You can now rebuild the server using npx tsc --rootDir src --outDir dist and then modify the connection within the MCP Inspector and connect using your new address http://localhost:3000/mcp
All the previous steps should still work and you should be able to still fetch pokemon information.
Making Your Agent Truly Smart
MCP transforms AI agents from impressive conversationalists into capable assistants that can actually do things. By standardizing how agents access external tools and data, MCP eliminates the complexity of building custom integrations for every new capability.
The PokéMCP example we built demonstrates the core pattern: wrap an API or service in a simple tool interface, and suddenly your AI can access real-time, accurate data. Scale this approach across databases, file systems, APIs, and local tools, and you’ve built an agent that’s genuinely useful rather than just impressive.
Your Next Steps
- Start small: Pick one API or tool your current project needs and wrap it in MCP
- Explore existing servers: Check the MCP server directory before building from scratch
- Stack capabilities: Combine multiple MCP servers to create powerful, specialized agents
The ecosystem is rapidly growing, with official SDKs for TypeScript, Python, and Go, plus community implementations emerging for other languages. Whether you’re building a customer service bot that needs to check order status, or an analytics agent that queries your data warehouse, MCP provides the standardized foundation to make it happen.
Ready to make your AI agent actually smart? The tools are here, the protocol is stable, and the only limit is your imagination.

(Saved entries)

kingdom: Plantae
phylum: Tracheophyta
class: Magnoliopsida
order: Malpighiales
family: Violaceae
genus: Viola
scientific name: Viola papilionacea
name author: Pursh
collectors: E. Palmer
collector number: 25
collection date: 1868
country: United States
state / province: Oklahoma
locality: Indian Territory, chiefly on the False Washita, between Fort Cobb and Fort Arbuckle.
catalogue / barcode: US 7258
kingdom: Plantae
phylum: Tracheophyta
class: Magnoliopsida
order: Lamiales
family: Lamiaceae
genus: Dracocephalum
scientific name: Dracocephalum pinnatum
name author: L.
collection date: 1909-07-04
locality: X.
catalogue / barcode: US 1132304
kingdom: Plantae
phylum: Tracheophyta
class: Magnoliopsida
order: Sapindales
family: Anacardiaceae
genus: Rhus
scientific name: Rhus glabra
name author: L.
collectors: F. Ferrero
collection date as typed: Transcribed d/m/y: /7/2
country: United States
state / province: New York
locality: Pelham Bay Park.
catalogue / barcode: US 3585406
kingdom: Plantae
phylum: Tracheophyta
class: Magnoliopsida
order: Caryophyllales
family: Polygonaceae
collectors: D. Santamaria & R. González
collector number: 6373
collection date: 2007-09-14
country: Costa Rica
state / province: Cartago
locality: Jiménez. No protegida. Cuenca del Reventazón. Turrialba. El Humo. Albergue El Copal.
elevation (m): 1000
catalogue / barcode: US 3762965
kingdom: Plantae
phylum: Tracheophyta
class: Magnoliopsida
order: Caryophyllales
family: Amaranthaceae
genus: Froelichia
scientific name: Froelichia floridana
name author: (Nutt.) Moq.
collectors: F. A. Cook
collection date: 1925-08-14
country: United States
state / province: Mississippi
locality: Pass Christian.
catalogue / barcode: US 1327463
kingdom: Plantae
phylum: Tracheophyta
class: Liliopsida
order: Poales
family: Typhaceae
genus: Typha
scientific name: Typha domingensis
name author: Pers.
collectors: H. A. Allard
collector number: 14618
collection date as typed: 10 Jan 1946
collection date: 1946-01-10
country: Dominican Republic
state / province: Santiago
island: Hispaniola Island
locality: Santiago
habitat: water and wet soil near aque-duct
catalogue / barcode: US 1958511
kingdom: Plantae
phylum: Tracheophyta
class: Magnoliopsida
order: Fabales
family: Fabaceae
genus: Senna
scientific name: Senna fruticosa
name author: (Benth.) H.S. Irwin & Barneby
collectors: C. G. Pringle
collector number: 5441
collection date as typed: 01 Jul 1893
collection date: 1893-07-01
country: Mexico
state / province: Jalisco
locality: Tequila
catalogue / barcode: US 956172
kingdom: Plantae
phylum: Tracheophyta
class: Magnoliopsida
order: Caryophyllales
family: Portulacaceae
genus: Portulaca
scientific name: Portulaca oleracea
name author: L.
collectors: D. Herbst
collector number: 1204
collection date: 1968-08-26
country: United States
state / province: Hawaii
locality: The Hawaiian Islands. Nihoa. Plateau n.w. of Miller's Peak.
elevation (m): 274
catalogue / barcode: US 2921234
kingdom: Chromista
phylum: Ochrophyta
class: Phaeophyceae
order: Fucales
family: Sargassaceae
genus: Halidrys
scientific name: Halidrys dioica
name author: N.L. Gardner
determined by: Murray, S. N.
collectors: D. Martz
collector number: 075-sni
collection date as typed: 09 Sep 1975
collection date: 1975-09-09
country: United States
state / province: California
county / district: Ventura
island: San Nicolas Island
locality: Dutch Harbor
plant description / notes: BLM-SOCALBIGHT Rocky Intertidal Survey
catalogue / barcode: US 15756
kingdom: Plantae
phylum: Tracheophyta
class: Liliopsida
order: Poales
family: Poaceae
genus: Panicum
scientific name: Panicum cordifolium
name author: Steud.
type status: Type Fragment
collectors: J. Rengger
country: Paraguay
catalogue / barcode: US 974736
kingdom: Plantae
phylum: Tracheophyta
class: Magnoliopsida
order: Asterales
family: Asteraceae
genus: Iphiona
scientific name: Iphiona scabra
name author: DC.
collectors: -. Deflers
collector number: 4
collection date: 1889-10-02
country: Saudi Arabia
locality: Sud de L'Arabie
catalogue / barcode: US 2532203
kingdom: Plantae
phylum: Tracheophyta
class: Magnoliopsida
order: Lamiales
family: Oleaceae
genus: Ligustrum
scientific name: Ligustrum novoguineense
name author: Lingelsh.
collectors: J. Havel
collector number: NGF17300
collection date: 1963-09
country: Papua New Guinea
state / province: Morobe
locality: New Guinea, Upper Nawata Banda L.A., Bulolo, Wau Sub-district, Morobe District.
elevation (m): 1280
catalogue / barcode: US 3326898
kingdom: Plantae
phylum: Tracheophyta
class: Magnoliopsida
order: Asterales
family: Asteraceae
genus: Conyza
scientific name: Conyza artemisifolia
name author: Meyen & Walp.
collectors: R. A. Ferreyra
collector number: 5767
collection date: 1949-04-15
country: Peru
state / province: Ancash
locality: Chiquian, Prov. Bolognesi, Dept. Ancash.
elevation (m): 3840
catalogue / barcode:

Instructions »
(1) Which languages have official SDKs, according to the MCP text?
(2) Return the part of the MCP text from "Making Your Agent" to "than just impressive.", copied word for word.
Rely only on the MCP text and leave the material aside.

Answers given »
(1) TypeScript, Python, and Go.

(2)
Making Your Agent Truly Smart
MCP transforms AI agents from impressive conversationalists into capable assistants that can actually do things. By standardizing how agents access external tools and data, MCP eliminates the complexity of building custom integrations for every new capability.
The PokéMCP example we built demonstrates the core pattern: wrap an API or service in a simple tool interface, and suddenly your AI can access real-time, accurate data. Scale this approach across databases, file systems, APIs, and local tools, and you’ve built an agent that’s genuinely useful rather than just impressive.